China Equates Tibet with US Civil War South – Could Niall Ferguson Be Right About China?


Professor Niall Ferguson of Harvard-Oxford has compared today’s China with “Kaiser Wilhelm’s Germany in the years before World War I; a growing, aggressive nationalistic power whose ambitions will tear through pre-existing commercial ties and historic friendships.”  That is how David Brooks of the New York Times described Ferguson’s views in his own article Chinese Fireworks Display on July 2, 2009. 

The Chinese leaders seem determined to prove Niall Ferguson correct. That seems to be the only lesson that can be drawn from the New Times article by Edward Wong on November 13, 2009. The title of this article says it all China Focuses on Territorial Issues as It Equates Tibet to U.S. Civil War South.   

The record of China in Tibet is clear.
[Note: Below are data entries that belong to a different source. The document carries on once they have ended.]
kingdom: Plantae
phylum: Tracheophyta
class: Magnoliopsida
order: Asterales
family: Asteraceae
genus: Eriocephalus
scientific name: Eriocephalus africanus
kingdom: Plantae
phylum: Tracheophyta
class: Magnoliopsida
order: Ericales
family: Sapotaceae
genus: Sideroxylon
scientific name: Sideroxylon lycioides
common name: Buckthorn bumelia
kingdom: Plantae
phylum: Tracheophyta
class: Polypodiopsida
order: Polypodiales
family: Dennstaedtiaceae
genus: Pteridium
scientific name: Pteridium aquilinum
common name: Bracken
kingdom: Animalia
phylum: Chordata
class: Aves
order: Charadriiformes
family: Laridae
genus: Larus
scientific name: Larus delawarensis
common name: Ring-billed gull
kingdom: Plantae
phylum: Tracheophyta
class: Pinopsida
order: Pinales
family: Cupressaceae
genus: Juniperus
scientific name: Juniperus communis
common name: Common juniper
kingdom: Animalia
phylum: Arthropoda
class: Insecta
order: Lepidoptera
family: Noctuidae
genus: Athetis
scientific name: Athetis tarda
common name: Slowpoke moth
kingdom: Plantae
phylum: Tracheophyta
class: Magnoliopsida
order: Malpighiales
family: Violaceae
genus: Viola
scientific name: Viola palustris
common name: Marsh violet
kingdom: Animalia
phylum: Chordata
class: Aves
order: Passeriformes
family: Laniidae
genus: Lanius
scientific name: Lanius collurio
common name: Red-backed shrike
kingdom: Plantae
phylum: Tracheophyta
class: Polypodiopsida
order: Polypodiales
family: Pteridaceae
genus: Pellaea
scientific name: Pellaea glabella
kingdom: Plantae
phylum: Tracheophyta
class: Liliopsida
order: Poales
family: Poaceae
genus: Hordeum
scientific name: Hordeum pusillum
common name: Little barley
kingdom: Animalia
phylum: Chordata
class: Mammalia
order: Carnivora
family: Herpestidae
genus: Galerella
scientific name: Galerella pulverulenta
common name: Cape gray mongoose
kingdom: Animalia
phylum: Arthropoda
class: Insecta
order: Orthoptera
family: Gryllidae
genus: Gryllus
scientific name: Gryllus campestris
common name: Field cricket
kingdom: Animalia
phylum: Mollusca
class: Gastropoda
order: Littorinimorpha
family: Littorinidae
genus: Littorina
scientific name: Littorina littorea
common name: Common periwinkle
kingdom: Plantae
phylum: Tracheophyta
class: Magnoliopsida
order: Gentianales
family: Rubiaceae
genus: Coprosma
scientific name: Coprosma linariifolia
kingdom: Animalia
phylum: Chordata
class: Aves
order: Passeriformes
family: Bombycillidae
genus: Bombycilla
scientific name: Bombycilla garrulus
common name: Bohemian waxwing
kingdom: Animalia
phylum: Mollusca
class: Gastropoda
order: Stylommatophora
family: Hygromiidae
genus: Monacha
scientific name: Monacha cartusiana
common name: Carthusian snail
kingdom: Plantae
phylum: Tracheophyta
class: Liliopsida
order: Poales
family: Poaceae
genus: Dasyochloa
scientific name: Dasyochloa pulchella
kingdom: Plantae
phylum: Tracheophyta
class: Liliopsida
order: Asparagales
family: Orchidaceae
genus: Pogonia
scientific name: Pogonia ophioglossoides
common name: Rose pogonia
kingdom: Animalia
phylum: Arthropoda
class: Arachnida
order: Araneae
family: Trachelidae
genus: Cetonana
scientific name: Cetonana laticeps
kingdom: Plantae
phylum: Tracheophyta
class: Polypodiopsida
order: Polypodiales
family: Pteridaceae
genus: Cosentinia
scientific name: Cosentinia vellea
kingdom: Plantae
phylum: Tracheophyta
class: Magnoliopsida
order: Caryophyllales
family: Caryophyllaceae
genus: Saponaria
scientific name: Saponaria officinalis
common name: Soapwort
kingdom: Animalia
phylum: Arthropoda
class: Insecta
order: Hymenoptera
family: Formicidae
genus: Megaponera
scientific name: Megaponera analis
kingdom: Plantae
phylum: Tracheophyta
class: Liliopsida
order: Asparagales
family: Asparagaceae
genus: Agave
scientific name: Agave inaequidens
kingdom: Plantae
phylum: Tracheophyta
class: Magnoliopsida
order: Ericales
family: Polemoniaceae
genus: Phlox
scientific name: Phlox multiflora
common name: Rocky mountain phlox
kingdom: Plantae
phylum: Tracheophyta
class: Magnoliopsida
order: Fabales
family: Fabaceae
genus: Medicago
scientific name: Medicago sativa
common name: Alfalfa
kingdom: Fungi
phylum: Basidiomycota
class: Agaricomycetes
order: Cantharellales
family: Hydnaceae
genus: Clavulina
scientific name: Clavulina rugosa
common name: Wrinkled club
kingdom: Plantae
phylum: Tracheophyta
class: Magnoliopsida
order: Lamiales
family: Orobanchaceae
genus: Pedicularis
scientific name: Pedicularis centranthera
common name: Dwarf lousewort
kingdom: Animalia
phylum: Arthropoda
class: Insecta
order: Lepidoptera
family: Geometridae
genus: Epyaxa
The Dalai Lama has described it as cultural genocide of Tibetan culture. Most people would consider it a bit thick that Chinese would compare their crushing occupation of independent Tibet with Abraham Lincoln’s war to keep American united.

However thick it may appear to non-Chinese, Edmund Wong reports in his NYT article that Chinese leaders believe that boundaries of today’s China should be those of the Qing Dynasty (1644-1912) at its height. 

Frankly, this Chinese claim brings to mind Germany’s claim to Sudetanland, Austria and Poland. That was of course Hitler’s Germany and not Wilhelm’s Germany.

America is the successor state to 19th century England. So, according to Chinese logic, America should claim all the territories of the British Empire as American territories. By that logic, Tibet should be occupied by American troops. After all, until 1947, Tibet was a suzerain of the British Empire and Tibet was protected by the troops of the British Empire on Tibetan soil. So, China should immediately withdraw all its troops from Tibet and accept Tibet’s status as a suzerain of America.

This is of course just as ridiculous as China’s claim over Tibet. But will President Obama will have the courage to put China in its place?

We have argued before that Chinese leaders seem to be intoxicated by their own kool-aid and by what they perceive as America’s financial weakness. According to experts we read, the Chinese leaders seem to consider President Obama as an essentially weak leader.

England & Europe learned in the early 1910s and in early 1930s that the appeasement of an aggressive, expansionist country does not create peace or preclude war. Instead it creates conditions for a much wider conflict. Carter’s America learned the same lesson in the late 1970s when the Soviet Union invaded Afghanistan. America is still dealing with the long term consequences of that invasion.

We sincerely hope that President Obama remembers these lessons and delivers a no-nonsense message to today’s “germanic” Chinese leaders. The consequent of appeasing an expansionist China could be extraordinary serious for the world.